Are we willing to listen more than we speak? Do we wait for God to tell us which way we are to walk and what we are to say? This is the patience Jesus practices.

Do we offer our words gently when we speak truth that is difficult to hear? Are we able to act with compassion no matter the circumstances? This is the kindness that bears fruit in the Spirit.

Are we able to obey Jesus’ call to return good for evil? Are we open to seeing the good that comes out of harm when we allow Christ to lead us?  This is the goodness we see in the Spirit.

Are we willing to abide with those who live on the margins? Do we maintain a steady course without falling to temptation? This is the faithfulness Jesus models for us.

Can we put aside our desire to get ahead and to find comfort at all cost? Do we put our ego aside to allow others to share scare resources?
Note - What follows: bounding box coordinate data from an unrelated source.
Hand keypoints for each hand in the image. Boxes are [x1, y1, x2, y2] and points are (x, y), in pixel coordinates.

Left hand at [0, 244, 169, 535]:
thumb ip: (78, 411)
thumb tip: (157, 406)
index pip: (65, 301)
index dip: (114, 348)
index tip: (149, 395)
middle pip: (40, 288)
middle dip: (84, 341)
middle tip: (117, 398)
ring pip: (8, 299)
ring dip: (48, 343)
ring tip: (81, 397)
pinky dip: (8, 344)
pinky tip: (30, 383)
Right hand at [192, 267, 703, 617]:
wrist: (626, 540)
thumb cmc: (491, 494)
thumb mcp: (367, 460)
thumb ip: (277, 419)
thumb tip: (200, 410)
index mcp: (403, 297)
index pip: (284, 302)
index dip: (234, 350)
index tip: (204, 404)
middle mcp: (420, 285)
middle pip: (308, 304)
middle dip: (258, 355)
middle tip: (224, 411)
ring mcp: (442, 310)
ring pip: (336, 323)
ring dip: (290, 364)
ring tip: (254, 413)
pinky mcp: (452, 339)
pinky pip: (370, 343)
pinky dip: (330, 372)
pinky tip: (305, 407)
This is the gentleness that flourishes in the Spirit.

Do we work toward consensus? Do we collaborate as we share in decision-making? It is the gentle invitation to others to join us in kingdom-building that exhibits the Spirit’s gift of self-control.

These nine fruits of the Spirit are difficult to practice but they are essential to life in the Spirit; and they are the mark of one who follows Christ. Today we reflect on the presence of these gifts in our daily thoughts and actions.

But what happens when we live God’s way? God brings gifts into our lives, much the same way that fruit appears in an orchard—things like affection for others, exuberance about life, serenity. We develop a willingness to stick with things, a sense of compassion in the heart, and a conviction that a basic holiness permeates things and people. We find ourselves involved in loyal commitments, not needing to force our way in life, able to marshal and direct our energies wisely. (MSG)

When we compare versions of these verses, we begin to see that the fruits of our life in the Spirit are essential to life as a follower of Christ.